While these Depressionary realities continue to roll out, it's only natural that the MSM and the Klown Kollege in D.C. would disport themselves with any distraction at hand, since if one thing has become absolutely, completely obvious, it is that the political system in this country cannot handle any real problem whatsoever. Those days are over. No part of the federal government has the resources, the competence or the good faith to deal honestly with anything, and they are going to ride the Titanic right into the iceberg, stripping the crystal chandeliers and pocketing the sterling silverware while they party on into the night.

So we learned that much, at least, with the election of Barack Obama: nothing is going to help. Good to know. You, me and the cockapoo over there at the corner of the greensward taking a dump - we're all on our own. So what's to report?

Records -
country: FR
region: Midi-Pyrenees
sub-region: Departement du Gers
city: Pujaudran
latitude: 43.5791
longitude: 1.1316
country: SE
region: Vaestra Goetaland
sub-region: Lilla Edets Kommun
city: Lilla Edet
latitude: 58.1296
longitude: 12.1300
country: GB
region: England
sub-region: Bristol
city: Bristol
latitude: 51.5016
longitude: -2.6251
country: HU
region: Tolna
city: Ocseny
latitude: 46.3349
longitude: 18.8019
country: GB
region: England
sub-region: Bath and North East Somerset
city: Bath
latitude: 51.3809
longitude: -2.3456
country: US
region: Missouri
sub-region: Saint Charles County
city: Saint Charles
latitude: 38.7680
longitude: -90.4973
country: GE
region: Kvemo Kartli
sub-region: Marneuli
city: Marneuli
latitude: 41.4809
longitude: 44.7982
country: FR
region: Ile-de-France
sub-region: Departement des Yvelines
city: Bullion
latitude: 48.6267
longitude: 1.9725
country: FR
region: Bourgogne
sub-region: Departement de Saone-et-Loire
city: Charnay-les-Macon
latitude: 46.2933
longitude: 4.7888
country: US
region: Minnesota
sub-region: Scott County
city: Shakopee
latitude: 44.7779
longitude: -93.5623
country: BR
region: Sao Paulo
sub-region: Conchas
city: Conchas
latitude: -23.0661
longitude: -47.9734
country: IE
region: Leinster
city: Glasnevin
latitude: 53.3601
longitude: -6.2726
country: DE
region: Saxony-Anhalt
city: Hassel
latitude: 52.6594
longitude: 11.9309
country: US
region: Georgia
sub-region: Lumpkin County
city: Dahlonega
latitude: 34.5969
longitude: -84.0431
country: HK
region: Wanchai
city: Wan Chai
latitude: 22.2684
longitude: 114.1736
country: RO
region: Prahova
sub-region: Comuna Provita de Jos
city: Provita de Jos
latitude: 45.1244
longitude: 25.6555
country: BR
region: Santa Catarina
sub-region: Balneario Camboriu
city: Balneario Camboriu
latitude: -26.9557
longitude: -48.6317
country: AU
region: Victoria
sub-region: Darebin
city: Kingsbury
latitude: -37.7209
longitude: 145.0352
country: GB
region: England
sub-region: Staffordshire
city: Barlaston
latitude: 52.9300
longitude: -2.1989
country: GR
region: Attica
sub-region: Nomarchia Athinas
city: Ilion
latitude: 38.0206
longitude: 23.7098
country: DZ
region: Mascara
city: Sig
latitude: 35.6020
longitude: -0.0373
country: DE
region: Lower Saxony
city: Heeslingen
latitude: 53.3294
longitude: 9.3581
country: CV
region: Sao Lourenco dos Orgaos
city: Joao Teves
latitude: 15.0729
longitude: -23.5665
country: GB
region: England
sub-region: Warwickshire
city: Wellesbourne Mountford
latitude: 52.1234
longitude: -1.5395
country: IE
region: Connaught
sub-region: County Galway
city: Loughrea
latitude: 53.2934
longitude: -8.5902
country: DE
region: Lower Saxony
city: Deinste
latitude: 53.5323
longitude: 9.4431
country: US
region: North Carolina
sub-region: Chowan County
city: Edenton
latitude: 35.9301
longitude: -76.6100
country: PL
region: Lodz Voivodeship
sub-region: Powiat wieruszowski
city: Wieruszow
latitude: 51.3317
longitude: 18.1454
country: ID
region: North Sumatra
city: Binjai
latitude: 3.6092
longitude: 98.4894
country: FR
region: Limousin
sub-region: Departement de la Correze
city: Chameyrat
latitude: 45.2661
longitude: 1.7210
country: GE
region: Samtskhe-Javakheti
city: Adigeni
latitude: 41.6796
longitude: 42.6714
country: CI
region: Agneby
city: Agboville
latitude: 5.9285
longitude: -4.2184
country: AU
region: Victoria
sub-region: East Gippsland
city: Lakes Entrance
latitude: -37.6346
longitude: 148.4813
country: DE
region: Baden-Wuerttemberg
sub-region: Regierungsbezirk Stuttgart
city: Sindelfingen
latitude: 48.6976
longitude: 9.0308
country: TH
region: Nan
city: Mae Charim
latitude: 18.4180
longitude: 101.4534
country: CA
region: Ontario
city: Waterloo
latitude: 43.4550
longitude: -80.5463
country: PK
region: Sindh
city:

Exercises to complete -
1. According to the commentary on the political system, what are the things that no part of the federal government has?
2. Write the next few sentences of the commentary on the political system, picking up after its final line.
The data has nothing to do with the commentary on the political system.

Answers given -
1. The resources, the competence and the good faith.

2.
Well, we can get excited about whether Muslims will build a new mosque within a few blocks of "hallowed" Ground Zero. Barack calls it "hallowed ground," echoing Lincoln at Gettysburg, as if that makes any sense whatsoever. Gettysburg was hallowed ground, in Abe's estimation, because of the pitched battle which had occurred there not long before his speech at the height of the Civil War, and the deaths of soldiers on both sides, particularly the armies of the North fighting to preserve the Union. That's not the same thing at all as the site of a terrorist attack; it gives way too much credit to the terrorists. But Americans are not deep historians, so who cares.

Obama began his participation in the "controversy" by saying something banal, obvious, almost principled: in America, under the First Amendment, the right to practice religion shall not be abridged, for anyone, and the equation of American Muslims with al-Qaeda or the terrorist cell which attacked on 9/11 is bigotry. So far, so good. Then, as usually happens, he frightened himself with his unguarded candor and began hemming and hawing, in his usual irritating way. What he meant was, see, yeah, we have a First Amendment and everything, I'm not taking that back, but is it such a good idea for Muslims to be building a mosque near Ground Zero, because, you know, those were Muslims who attacked us and everything, and people could get the wrong idea, and...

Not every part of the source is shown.